WHAT YOU NEED TO DO ::
Within the records that follow, find every line containing the string "radius". Copy those lines.

THE DATA ::

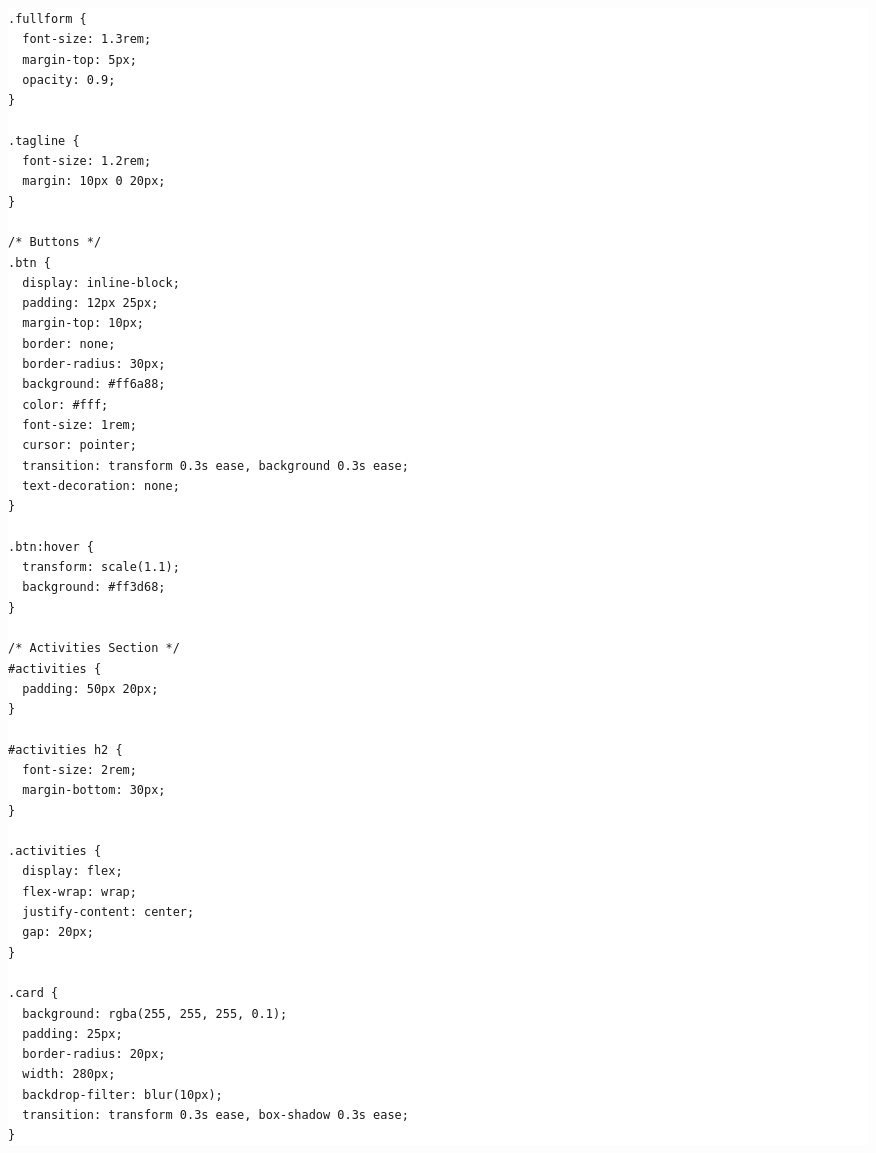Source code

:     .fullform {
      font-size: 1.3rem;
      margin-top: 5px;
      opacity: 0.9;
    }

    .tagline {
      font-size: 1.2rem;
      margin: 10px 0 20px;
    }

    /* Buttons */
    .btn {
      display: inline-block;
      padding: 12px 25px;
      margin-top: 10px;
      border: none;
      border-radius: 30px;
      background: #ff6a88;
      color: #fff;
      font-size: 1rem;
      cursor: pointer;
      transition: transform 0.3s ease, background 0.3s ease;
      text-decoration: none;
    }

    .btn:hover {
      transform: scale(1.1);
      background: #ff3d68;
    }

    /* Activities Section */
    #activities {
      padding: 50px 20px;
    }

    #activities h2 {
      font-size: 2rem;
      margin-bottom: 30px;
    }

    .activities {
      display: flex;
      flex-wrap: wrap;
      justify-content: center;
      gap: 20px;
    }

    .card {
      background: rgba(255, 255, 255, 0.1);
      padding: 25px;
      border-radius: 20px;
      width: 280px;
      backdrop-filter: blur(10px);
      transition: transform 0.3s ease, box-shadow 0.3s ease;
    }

---

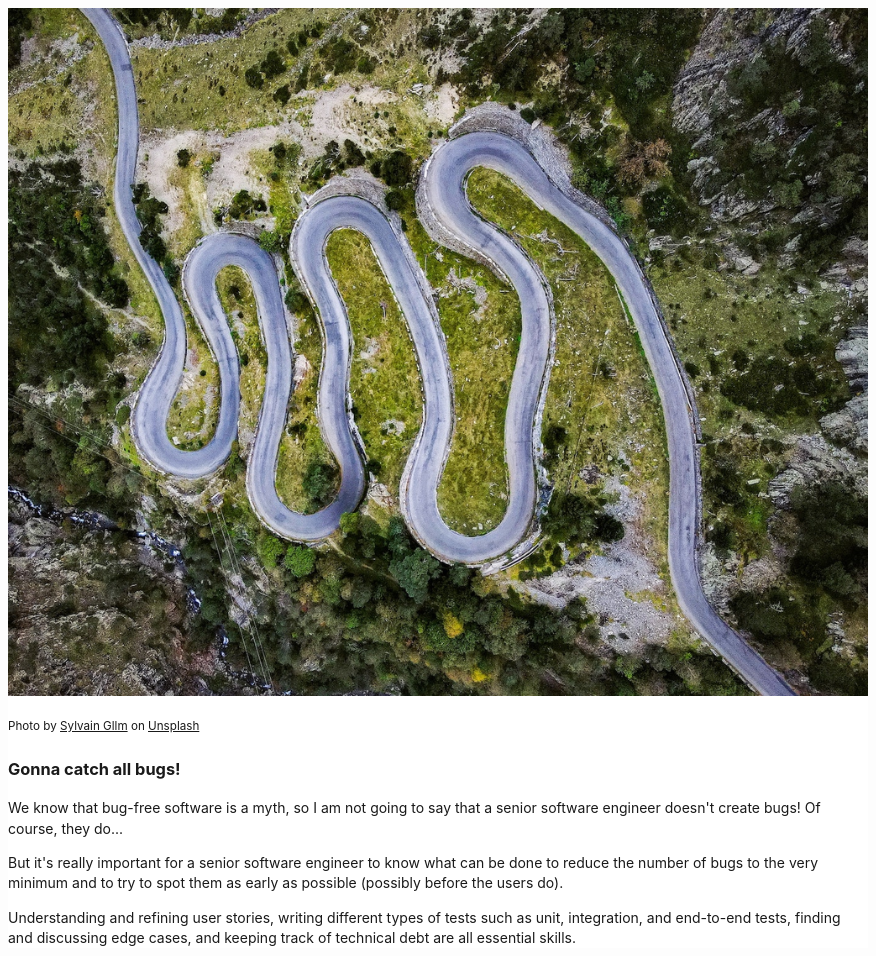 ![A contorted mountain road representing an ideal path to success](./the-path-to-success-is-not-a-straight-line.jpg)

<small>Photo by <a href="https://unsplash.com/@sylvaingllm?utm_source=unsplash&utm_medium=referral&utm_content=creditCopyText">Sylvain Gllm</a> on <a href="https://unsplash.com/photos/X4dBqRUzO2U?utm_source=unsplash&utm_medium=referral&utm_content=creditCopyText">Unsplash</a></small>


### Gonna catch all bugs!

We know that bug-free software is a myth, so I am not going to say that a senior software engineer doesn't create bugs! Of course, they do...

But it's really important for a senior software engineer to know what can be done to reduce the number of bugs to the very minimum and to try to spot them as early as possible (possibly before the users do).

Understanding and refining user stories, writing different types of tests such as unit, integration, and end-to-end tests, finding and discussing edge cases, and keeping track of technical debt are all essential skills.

...

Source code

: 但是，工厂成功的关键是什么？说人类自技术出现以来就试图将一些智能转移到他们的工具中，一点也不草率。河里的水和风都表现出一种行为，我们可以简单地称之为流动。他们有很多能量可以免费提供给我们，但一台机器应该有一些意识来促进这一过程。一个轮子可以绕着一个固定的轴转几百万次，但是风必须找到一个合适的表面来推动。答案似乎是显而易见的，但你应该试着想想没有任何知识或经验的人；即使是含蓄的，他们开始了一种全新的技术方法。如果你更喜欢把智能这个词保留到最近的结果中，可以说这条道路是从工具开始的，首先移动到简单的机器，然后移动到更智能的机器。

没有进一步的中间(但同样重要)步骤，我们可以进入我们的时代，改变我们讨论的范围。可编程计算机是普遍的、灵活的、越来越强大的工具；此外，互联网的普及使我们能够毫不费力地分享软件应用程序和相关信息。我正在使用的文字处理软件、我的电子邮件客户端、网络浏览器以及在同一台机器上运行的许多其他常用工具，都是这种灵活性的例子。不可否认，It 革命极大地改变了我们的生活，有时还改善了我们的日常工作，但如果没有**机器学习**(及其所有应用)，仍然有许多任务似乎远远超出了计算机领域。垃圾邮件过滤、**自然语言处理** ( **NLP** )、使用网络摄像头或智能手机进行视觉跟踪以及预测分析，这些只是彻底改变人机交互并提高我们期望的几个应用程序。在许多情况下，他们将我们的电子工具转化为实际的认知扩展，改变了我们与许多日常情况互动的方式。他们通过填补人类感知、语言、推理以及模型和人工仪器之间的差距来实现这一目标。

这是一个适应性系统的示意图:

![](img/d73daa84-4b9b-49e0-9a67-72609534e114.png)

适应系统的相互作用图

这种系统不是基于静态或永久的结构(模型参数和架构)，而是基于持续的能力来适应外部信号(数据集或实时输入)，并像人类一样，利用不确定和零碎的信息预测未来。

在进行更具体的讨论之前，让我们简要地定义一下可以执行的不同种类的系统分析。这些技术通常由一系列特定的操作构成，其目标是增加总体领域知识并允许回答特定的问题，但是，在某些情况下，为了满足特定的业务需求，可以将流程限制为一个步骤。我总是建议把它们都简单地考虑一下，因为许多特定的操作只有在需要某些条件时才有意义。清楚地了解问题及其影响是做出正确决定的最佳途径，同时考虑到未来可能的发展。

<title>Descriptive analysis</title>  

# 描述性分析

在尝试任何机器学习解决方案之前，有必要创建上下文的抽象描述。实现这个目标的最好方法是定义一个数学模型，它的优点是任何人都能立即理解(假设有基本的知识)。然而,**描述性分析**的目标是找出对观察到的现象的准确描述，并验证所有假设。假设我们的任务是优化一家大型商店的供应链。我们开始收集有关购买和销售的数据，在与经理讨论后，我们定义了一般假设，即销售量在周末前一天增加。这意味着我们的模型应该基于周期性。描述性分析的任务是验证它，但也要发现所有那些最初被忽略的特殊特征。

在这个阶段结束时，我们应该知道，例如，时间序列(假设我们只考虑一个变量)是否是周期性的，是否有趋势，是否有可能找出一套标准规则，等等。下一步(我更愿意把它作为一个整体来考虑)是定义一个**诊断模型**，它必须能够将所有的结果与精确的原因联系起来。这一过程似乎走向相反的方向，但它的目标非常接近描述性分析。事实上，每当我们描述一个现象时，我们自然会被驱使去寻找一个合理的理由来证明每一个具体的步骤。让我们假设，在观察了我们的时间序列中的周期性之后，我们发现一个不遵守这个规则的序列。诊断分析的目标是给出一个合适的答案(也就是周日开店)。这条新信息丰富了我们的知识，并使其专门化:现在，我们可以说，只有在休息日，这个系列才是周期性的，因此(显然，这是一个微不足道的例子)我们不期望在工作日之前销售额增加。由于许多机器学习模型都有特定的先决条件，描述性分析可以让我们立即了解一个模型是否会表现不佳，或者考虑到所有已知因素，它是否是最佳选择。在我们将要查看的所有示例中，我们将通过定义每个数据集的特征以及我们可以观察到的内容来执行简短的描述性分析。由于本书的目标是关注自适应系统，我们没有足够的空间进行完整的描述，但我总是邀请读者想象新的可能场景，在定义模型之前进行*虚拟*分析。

RESPONSE TO THE EXERCISE ::
      border-radius: 30px;
      border-radius: 20px;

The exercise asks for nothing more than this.